BSU, UCSB Task Force Against Police Brutality silently demonstrate in the Arbor, protesting increased police presence
The UCSB Task Force Against Police Brutality and Black Student Union (BSU) held a silent demonstration at the Arbor on Wednesday to protest the Santa Barbara County Sheriff Department’s “Keep Isla Vista Safe” campaign as well as the increased number of police officers that will be in Isla Vista during Deltopia weekend.
The BSU developed the task force in January during BSU’s Week of Education and Action, and is comprised of various campus and community groups and organizations including BSU, the MultiCultural Center (MCC) Council, Copwatch and People Organized for the Defense & Equal Rights of SB Youth (PODER). The task force also released a list of demands on Wednesday, calling for “the demilitarization of police at major events such as Halloween and Deltopia.”
Anonymous members of the Task Force said in an email the protest and list of demands were aimed at resisting the increase of over-policing, militant practices and profit-based ticketing in I.V. and on campus.
“We came across the page ‘Keep Isla Vista Safe.’ This page proclaims to operate as a community effort to maintain order and safety throughout the streets of Isla Vista,”
the members said in an email. “Instead, this campaign boastingly intimidates students with memes regarding the increase of profitable restrictions and police presence.”
According to Task Force members, student demonstrations and demands have been presented to university administration in order to bring attention to the relationship between increased police presence and tension between students, I.V. residents and authority figures.

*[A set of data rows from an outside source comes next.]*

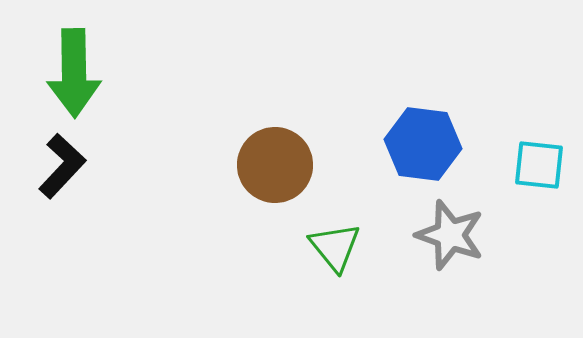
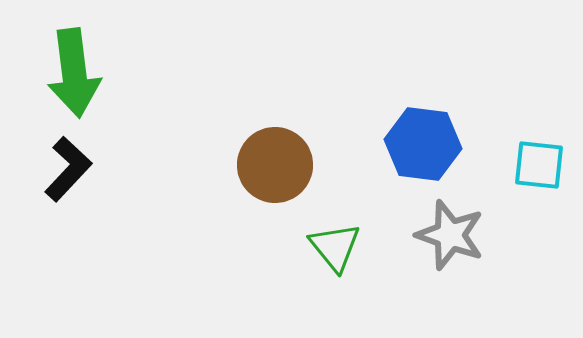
green arrow: rotated 6 degrees counterclockwise
black L-shape: moved 6 px right, 3 px down
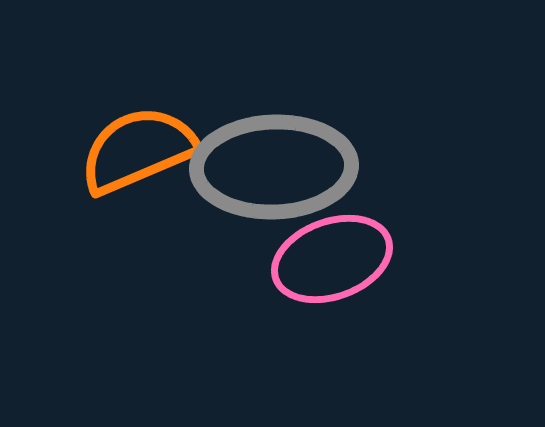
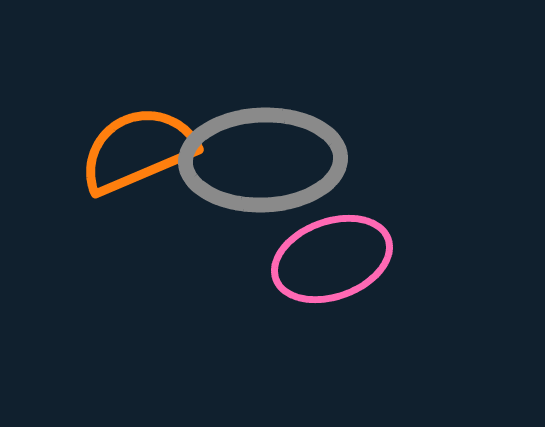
gray ellipse: moved 11 px left, 7 px up
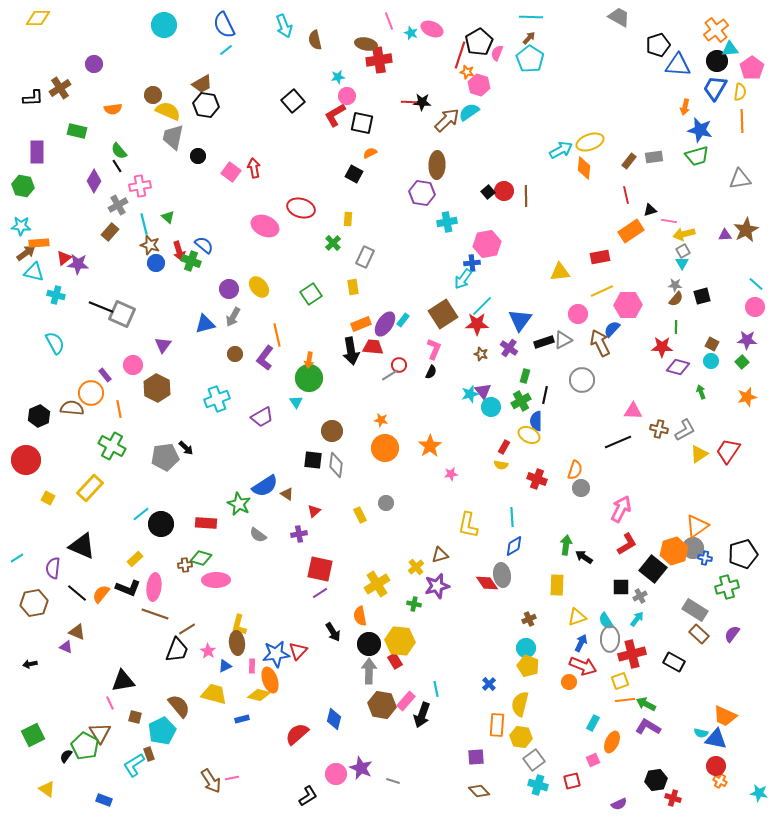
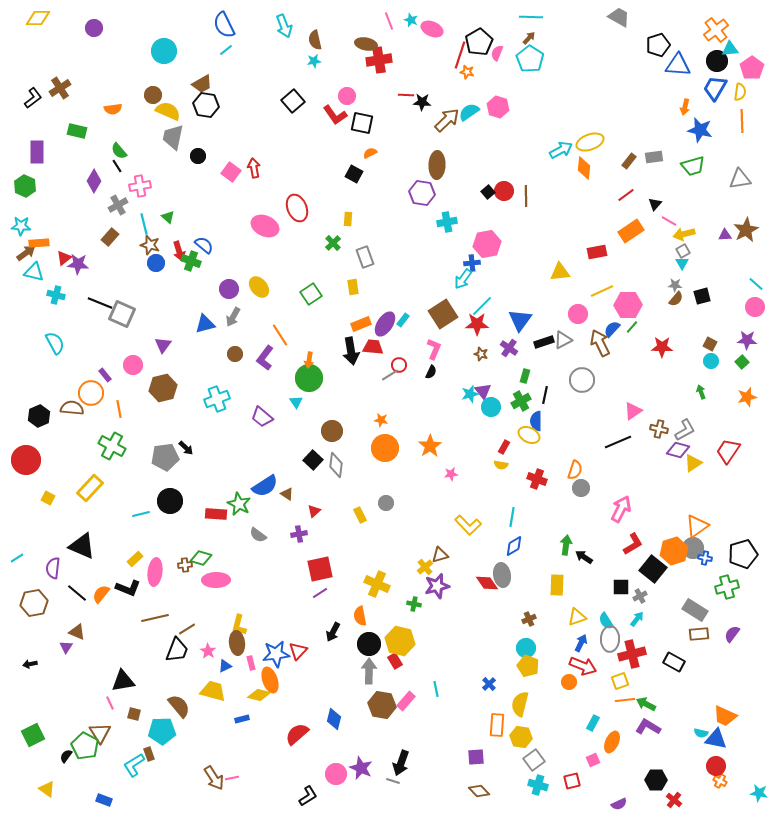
cyan circle at (164, 25): moved 26 px down
cyan star at (411, 33): moved 13 px up
purple circle at (94, 64): moved 36 px up
cyan star at (338, 77): moved 24 px left, 16 px up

“When students see so many police officers swarming the streets of Isla Vista, walking around with their hands on their guns, it creates a hostile environment that makes students feel unsafe and defensive, as though they have already been profiled as criminals,” members said in an email. “This atmosphere is what produces unfortunate events like the riot that occurred during Deltopia last year.”
The Task Force’s demands call for “redirection of funds from tickets into restorative programs and educational safety courses” and insist “all law enforcement officers participate in a required cultural competency and diversity training,” aimed to educate officers “on the emotional, social and psychological effects of police presence experienced by students of color and other marginalized groups.”
Demonstrators in the Arbor wore black and placed duct tape over their mouths, asking passing students to sign a “stop over-policing” petition directed toward Chancellor Henry T. Yang. Members also called for students to participate in a photo project called “300+,” in which students wrote one descriptive word about their reaction to the planned presence of over 300 police officers in I.V. for Deltopia weekend.
“Students have expressed that Isla Vista policing makes them feel threatened, triggered, targeted, criminalized, nervous, unsafe, uncomfortable, and exploited,” the members said in an email. “We believe that the photos and expressions from the community highlight the general consensus from students and I.V. residents that large numbers of police do not make them feel protected or safe, but rather the opposite.”
According to first-year global studies major Ogui González Vilá, the increase of ordinances and restrictions during Deltopia weekend alienate students from police.
“I wish that there was just more collaboration between students and police in events like these,” Vilá said. “I know there are other alternatives to discourage people from attending Deltopia other than using police scare tactics.”
The Task Force on Police Brutality finally stated that their demands be “implemented within the next 3-6 months,” with Yang’s official response expected “no later than 5 p.m. on April 8th 2015.”
A version of this story appeared on page 3 the Thursday, April 2, 2015 print edition.